DATA SHOWN –

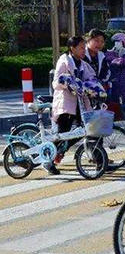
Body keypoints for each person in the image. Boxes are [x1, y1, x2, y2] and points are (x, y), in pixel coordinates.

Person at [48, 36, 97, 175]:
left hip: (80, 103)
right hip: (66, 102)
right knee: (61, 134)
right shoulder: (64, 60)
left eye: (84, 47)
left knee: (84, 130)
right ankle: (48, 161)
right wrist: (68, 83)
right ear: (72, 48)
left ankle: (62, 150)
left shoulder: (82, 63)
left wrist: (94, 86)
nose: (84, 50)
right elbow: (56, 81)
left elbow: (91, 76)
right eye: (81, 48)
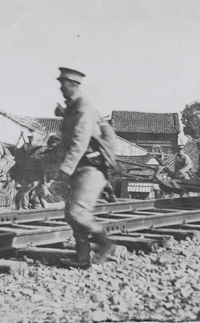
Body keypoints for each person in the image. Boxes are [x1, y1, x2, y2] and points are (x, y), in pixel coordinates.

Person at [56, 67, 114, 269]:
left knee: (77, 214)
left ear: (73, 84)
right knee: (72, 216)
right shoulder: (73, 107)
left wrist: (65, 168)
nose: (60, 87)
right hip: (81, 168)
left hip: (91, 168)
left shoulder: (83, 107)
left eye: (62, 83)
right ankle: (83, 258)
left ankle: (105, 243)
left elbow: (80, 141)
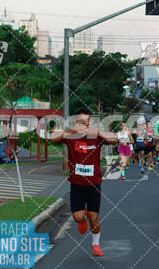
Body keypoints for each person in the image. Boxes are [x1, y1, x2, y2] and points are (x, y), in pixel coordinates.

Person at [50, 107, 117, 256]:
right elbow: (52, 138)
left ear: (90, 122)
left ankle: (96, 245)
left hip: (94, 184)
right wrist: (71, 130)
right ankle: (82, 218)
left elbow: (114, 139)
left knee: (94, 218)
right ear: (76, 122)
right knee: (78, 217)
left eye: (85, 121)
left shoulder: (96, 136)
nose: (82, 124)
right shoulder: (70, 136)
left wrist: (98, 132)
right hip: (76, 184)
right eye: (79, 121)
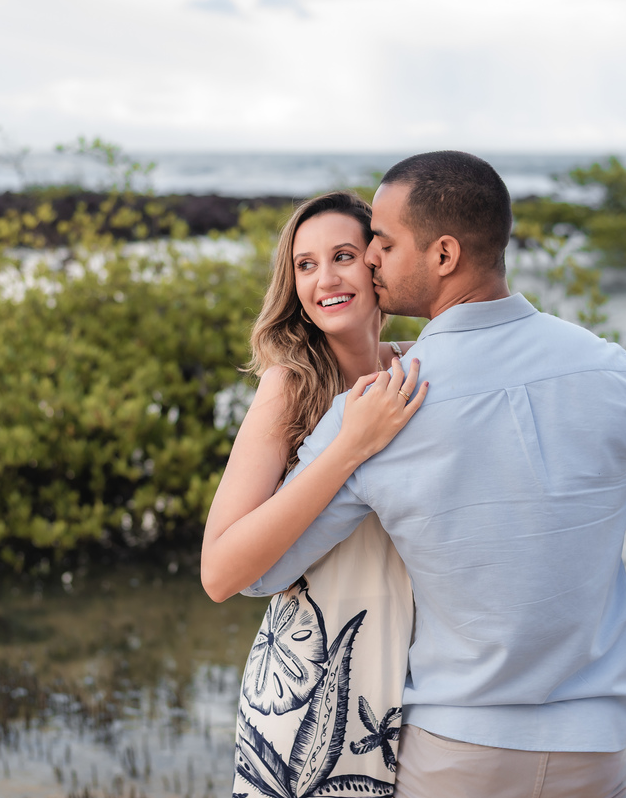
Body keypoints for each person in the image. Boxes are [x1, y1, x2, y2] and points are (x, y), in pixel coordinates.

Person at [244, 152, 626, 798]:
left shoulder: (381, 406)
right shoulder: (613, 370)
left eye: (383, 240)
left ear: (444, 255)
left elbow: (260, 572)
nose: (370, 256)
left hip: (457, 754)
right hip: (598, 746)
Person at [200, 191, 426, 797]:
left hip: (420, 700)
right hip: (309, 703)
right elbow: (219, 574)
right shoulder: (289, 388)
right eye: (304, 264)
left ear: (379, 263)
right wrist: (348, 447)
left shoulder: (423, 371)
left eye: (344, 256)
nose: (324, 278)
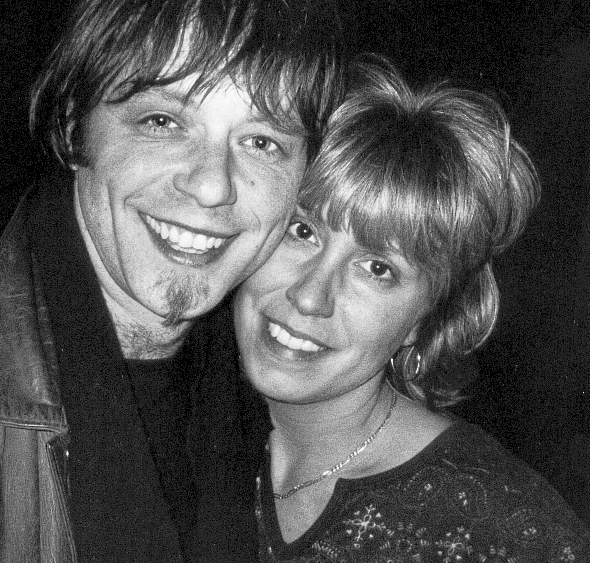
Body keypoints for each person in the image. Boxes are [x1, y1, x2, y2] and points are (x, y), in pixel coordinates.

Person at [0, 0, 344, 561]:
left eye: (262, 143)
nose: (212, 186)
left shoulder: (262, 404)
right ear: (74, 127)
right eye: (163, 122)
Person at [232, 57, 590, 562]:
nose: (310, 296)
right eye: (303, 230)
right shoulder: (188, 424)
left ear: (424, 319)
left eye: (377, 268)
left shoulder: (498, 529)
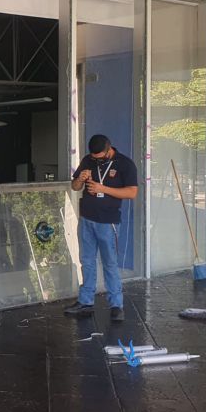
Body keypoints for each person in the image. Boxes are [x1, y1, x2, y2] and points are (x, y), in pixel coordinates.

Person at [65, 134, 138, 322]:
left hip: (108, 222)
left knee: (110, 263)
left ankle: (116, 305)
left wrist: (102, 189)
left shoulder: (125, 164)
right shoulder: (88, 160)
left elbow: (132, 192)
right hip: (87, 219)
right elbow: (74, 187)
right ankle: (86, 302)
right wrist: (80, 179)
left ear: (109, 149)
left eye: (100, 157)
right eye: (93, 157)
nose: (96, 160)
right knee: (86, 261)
...
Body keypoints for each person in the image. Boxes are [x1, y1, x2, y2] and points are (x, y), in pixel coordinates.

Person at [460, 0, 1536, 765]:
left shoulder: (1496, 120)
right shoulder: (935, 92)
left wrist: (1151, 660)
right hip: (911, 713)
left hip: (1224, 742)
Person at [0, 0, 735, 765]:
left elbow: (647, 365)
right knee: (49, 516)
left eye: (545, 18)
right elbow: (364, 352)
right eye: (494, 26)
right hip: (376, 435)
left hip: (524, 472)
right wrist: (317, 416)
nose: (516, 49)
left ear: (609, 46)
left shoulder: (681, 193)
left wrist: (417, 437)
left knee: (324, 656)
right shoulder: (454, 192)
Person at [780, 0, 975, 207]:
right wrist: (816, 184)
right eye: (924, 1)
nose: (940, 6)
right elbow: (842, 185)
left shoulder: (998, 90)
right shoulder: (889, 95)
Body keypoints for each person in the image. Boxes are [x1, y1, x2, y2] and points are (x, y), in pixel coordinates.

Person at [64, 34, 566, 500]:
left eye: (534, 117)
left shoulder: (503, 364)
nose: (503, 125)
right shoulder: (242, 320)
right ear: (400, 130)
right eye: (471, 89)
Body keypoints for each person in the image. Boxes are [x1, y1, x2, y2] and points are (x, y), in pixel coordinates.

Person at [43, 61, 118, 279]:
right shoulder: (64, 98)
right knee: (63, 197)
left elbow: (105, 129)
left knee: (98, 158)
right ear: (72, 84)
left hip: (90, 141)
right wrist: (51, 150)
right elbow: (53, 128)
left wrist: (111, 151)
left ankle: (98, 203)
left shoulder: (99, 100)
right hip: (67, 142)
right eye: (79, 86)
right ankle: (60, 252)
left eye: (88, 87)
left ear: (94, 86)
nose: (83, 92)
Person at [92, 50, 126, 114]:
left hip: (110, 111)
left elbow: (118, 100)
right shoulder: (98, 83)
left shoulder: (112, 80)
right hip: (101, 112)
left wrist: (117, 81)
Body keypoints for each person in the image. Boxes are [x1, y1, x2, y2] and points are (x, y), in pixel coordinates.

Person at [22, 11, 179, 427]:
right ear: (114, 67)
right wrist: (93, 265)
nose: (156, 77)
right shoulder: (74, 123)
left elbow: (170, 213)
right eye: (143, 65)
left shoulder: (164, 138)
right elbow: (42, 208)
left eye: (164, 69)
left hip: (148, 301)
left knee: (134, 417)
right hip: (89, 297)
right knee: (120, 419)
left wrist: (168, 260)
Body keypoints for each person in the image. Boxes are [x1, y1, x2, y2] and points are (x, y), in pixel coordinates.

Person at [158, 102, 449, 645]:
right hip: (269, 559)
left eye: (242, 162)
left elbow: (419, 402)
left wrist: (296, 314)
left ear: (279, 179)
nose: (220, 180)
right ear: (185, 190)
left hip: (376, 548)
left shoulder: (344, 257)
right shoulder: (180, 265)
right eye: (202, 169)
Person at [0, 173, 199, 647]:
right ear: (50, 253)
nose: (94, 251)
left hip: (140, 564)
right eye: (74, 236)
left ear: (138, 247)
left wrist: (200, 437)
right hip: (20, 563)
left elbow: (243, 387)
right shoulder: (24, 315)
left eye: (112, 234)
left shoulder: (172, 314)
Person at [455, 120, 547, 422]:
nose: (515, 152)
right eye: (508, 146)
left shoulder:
...
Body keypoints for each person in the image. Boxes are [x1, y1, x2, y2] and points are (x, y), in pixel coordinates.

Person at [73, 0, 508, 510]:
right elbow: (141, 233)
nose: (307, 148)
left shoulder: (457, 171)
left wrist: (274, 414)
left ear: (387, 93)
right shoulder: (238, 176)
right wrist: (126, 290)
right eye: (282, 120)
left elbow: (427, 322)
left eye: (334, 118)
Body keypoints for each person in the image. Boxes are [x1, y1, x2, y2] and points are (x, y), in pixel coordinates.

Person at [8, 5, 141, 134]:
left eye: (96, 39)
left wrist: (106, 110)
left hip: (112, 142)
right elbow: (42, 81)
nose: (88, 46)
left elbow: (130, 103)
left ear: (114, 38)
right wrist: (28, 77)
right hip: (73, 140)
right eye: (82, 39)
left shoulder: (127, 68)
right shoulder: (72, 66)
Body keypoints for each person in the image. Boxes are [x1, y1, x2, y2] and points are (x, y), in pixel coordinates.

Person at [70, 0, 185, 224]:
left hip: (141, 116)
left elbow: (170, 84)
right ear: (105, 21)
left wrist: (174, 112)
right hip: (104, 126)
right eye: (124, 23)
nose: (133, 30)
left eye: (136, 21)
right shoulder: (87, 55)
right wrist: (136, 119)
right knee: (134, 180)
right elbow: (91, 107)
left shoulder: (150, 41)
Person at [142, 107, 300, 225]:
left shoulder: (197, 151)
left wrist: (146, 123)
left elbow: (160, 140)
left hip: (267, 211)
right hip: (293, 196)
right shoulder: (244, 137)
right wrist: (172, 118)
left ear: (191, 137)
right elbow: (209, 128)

PROBLEM – In the entries above, restate word for word the lines between the one holding "left elbow: (427, 322)" and the one holding "left ear: (191, 137)", inclusive, and nothing besides.

SOLUTION –
left elbow: (427, 322)
left eye: (334, 118)
Body keypoints for each person in the image. Boxes are [x1, y1, x2, y2] and points are (x, y), in pixel coordinates.

Person at [8, 5, 141, 134]:
left eye: (96, 39)
left wrist: (106, 110)
left hip: (112, 142)
right elbow: (42, 81)
nose: (88, 46)
left elbow: (130, 103)
left ear: (114, 38)
right wrist: (28, 77)
right hip: (73, 140)
right eye: (82, 39)
left shoulder: (127, 68)
right shoulder: (72, 66)
Body keypoints for each person in the image. Boxes are [x1, y1, x2, y2] and points are (x, y), in pixel coordinates.

Person at [70, 0, 185, 224]:
left hip: (141, 116)
left elbow: (170, 84)
right ear: (105, 21)
left wrist: (174, 112)
right hip: (104, 126)
right eye: (124, 23)
nose: (133, 30)
left eye: (136, 21)
right shoulder: (87, 55)
right wrist: (136, 119)
right knee: (134, 180)
right elbow: (91, 107)
left shoulder: (150, 41)
Person at [142, 107, 300, 225]:
left shoulder: (197, 151)
left wrist: (146, 123)
left elbow: (160, 140)
left hip: (267, 211)
right hip: (293, 196)
right shoulder: (244, 137)
right wrist: (172, 118)
left ear: (191, 137)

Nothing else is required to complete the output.